▶ _Brano da esaminare_:
+ + + + +
Il cimitero di Praga - Umberto Eco (Bompiani 2010)


L' analisi contorta e disperata di Fabio Lotti

Non voglio scrivere una recensione (tra l’altro già scritta per T.M. e S. M.) ma buttare giù qualche pensiero su “Il cimitero di Praga” del nostro Umberto Eco, Bompiani 2010, che ha suscitato un casino del diavolo, provocando un casino di vendite (mica scemo). In maniera semiseria come è ormai mia abitudine, per non rendere la lettura pallosetta anzi che no.
Intanto è un malloppone, non in senso negativo, ma proprio come volumone di oltre cinquecento paginone. E questo già dovrebbe mettere sull’avviso il lettore che non si tratta proprio di una lettura leggerina da farsi con l’occhietto distratto. Se l’occhietto è distratto, pure per un millesimo di secondo, Egli è perduto. Irrimediabilmente. Ritrovare il filo del discorso è come cercare di convincere Berlusconi a non essere buono di cuore con le giovani sfortunate.
+ + + + +
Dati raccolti
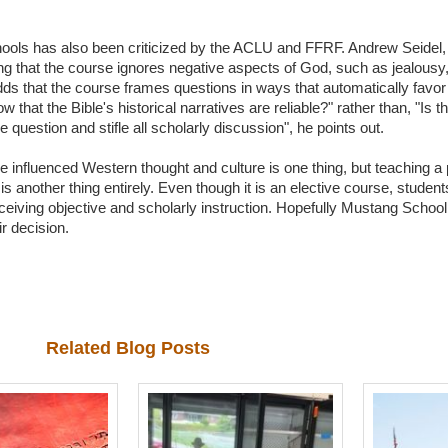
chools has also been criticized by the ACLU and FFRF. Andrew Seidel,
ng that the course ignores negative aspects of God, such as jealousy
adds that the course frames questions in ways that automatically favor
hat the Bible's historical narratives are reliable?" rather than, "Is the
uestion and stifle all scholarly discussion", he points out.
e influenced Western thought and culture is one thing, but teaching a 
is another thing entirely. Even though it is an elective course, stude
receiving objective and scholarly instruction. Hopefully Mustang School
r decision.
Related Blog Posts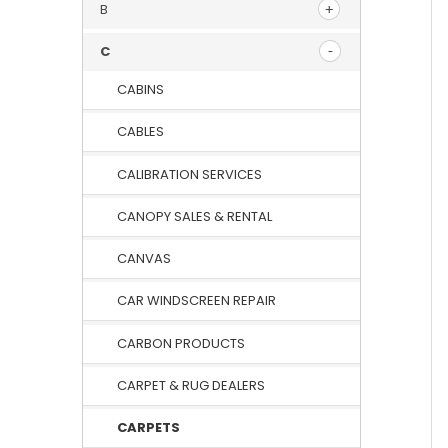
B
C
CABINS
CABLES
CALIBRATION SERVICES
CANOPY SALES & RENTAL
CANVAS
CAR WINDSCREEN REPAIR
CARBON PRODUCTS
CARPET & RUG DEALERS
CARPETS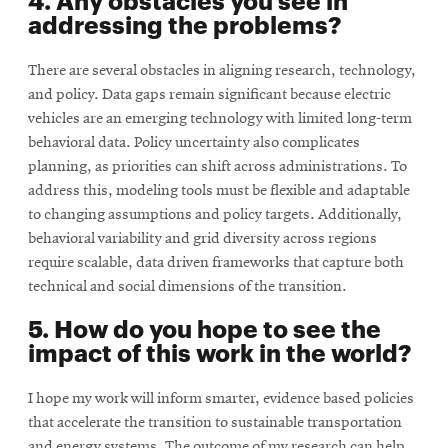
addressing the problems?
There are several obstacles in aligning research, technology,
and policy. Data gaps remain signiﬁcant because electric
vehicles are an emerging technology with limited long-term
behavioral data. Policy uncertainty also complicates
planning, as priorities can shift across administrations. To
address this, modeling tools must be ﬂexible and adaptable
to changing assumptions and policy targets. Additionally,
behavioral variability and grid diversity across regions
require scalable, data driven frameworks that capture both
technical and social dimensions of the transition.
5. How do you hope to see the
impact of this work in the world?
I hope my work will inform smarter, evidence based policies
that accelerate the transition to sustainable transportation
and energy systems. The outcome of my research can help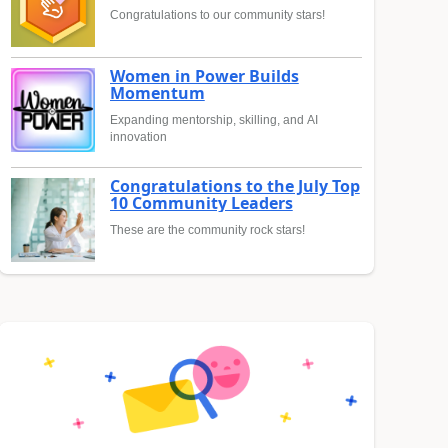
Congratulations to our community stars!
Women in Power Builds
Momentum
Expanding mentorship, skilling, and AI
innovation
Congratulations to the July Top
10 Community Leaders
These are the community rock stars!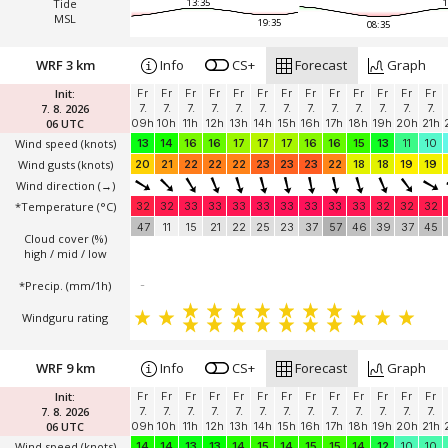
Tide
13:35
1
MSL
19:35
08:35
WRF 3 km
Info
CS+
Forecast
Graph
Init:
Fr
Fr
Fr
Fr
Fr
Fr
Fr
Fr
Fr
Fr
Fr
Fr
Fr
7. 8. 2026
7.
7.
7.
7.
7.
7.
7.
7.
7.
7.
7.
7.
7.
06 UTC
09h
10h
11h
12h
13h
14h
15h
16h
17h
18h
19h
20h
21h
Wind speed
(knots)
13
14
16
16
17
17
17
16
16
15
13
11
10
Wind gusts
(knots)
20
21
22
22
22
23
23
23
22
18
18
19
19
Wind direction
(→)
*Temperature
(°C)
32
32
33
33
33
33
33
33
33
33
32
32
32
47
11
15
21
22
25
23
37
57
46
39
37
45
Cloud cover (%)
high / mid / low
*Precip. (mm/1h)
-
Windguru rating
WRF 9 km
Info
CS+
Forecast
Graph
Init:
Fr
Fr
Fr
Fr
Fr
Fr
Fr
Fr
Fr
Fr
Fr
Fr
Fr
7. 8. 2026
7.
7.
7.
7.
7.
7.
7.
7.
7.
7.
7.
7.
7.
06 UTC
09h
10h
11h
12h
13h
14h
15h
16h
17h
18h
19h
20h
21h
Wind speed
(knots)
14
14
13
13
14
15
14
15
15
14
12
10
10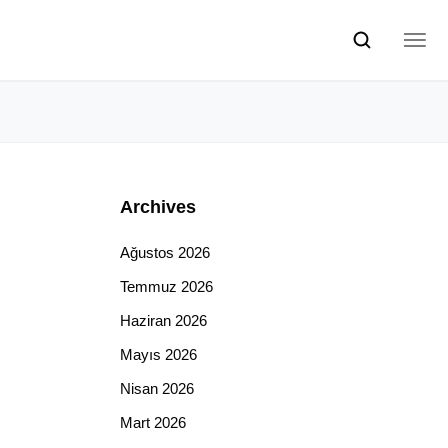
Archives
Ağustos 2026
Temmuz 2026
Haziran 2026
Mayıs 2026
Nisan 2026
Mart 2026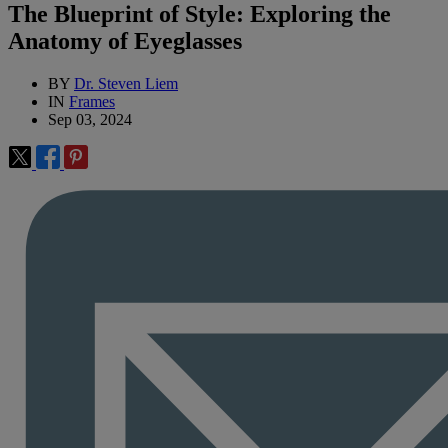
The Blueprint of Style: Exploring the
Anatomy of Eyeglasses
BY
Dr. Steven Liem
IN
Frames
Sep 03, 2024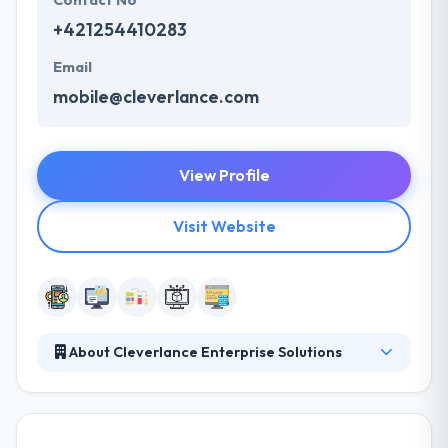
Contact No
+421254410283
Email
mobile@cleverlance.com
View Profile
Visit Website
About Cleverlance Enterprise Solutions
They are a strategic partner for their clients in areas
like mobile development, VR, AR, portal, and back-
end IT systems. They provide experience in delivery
+ + + + +
▶ _Istruzioni di lavoro_:
A: Riscrivi in forma più breve il paragrafo del brano che comincia con "Intanto è un malloppone", mantenendone i fatti principali.
B: Secondo il brano, quale editore ha pubblicato "Il cimitero di Praga" e in quale anno?

▶ _Risposte fornite_:
A: Il libro è un volume voluminoso di oltre cinquecento pagine e non è una lettura leggera da fare distrattamente. Basta distrarsi anche per un millesimo di secondo per perdere il filo, che poi è quasi impossibile ritrovare.

B: Bompiani, nel 2010.